Pyotr Nikolsky
Pyotr Vasilyevich Nikolsky (Russian: Пётр Васи́льевич Нико́льский; September 13 [O.S. September 1] 1858 – March 13, 1940) was an Imperial Russian and later Soviet dermatologist. He was born in Usman, Tambov Governorate, Russian Empire and earned his medical degree from the Saint Vladimir Imperial University of Kyiv in 1884. After graduating, he studied under Mikhail Stukovenkov at the Department of Dermatology and Venerology in Kyiv. In 1896, he defended his doctoral thesis on pemphigus foliaceus, in which he described a dermatological condition involving a weakening relationship among the epidermal layers.

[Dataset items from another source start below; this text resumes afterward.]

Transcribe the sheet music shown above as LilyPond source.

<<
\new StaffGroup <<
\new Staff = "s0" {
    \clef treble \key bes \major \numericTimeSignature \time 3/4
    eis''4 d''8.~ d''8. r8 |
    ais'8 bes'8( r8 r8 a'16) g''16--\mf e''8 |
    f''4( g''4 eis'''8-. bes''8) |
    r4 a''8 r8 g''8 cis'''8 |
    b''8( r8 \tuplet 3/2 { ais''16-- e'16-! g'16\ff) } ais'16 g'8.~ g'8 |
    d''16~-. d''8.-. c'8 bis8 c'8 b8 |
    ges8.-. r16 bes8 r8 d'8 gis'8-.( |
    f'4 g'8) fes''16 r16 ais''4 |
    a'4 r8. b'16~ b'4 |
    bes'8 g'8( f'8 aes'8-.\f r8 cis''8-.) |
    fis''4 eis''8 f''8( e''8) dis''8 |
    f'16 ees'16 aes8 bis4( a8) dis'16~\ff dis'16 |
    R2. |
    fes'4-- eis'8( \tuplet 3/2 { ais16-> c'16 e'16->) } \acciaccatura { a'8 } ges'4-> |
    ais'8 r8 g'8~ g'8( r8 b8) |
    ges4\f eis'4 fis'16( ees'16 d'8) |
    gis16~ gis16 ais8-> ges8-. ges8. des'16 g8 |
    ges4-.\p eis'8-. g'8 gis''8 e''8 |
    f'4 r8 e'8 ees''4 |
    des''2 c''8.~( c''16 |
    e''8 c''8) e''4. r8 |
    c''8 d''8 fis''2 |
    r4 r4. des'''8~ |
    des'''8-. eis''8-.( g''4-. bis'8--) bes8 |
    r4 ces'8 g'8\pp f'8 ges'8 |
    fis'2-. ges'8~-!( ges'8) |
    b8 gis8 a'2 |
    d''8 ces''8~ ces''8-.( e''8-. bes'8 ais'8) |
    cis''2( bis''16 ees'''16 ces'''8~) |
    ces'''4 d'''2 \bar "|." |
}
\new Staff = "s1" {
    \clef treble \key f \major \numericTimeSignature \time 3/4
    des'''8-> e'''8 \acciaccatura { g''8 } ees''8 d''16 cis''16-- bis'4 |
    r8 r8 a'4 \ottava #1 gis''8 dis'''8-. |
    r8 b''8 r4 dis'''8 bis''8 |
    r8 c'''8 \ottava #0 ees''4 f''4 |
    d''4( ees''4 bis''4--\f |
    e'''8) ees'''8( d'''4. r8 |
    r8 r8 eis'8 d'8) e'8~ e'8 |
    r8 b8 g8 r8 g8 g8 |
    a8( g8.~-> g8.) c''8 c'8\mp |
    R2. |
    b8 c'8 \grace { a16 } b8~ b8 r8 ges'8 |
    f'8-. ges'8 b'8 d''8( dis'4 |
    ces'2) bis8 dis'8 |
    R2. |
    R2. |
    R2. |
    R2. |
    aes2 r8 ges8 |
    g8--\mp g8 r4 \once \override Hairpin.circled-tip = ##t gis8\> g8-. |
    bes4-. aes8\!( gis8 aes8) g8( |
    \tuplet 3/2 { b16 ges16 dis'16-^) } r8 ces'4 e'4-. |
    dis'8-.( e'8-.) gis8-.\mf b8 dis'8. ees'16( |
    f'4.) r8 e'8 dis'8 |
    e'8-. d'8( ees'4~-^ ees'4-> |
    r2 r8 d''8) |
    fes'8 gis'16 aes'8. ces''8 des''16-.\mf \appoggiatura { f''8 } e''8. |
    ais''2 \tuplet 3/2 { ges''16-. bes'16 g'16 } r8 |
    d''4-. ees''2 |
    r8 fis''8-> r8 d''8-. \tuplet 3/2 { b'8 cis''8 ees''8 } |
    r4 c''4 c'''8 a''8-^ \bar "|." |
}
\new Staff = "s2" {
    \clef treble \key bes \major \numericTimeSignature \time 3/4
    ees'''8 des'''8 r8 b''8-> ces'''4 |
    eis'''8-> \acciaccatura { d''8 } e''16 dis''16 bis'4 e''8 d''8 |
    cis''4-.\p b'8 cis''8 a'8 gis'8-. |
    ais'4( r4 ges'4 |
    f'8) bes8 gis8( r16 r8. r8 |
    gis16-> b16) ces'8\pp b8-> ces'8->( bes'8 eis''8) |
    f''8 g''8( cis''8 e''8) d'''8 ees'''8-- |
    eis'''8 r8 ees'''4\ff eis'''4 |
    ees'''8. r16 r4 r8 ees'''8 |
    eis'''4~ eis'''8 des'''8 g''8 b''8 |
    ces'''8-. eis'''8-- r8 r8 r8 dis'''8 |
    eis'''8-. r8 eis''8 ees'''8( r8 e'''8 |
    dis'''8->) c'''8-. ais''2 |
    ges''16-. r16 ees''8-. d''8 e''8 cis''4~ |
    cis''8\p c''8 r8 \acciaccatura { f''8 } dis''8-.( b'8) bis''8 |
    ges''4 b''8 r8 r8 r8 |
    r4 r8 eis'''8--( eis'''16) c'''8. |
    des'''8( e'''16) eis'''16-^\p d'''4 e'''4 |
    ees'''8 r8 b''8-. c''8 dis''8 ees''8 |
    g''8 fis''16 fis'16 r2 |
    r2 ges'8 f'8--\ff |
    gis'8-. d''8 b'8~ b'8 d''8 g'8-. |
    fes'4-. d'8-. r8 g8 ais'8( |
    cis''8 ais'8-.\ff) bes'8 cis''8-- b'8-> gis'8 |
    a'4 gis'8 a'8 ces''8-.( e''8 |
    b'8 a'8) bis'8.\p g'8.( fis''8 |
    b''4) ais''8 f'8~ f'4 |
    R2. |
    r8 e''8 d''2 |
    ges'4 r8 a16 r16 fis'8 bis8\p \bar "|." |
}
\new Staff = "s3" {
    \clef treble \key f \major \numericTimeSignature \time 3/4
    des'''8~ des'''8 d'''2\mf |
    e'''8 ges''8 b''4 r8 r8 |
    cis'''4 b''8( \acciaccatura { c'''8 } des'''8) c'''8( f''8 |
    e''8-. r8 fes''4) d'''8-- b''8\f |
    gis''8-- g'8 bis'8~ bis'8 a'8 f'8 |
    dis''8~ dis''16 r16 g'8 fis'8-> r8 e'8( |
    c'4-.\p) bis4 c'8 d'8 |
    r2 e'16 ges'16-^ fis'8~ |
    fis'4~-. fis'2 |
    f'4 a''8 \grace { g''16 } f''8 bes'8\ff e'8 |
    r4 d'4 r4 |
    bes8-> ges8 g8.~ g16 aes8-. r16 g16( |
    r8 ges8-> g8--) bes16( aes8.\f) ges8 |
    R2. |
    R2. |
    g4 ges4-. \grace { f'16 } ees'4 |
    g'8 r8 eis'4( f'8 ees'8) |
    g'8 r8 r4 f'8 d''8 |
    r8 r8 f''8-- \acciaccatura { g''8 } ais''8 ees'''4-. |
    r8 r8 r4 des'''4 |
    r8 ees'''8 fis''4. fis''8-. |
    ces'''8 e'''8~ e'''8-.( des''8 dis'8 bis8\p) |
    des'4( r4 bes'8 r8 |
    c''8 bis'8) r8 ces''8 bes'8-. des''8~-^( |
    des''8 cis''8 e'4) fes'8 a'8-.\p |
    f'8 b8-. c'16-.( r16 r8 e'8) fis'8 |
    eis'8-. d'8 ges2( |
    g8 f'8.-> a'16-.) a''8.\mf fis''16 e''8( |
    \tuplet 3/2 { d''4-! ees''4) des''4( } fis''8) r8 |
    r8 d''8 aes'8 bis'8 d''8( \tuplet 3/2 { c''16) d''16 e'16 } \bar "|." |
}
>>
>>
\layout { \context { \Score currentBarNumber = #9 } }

The sloughing of skin associated with certain varieties of this condition is now referred to as Nikolsky's sign. In 1898, he became a professor at the Imperial University of Warsaw, and later established the Department of Dermatology and Venerology in Rostov at what is now Rostov State Medical University.[1]
He published articles in French as well as Russian on skin diseases and on the treatment of syphilis. He was the author of L'etat de la dermatologie et de la syphiligraphie en Russie jusqu'à 1884 (The State of Dermatology and Syphiligraphy in Russia up until 1884).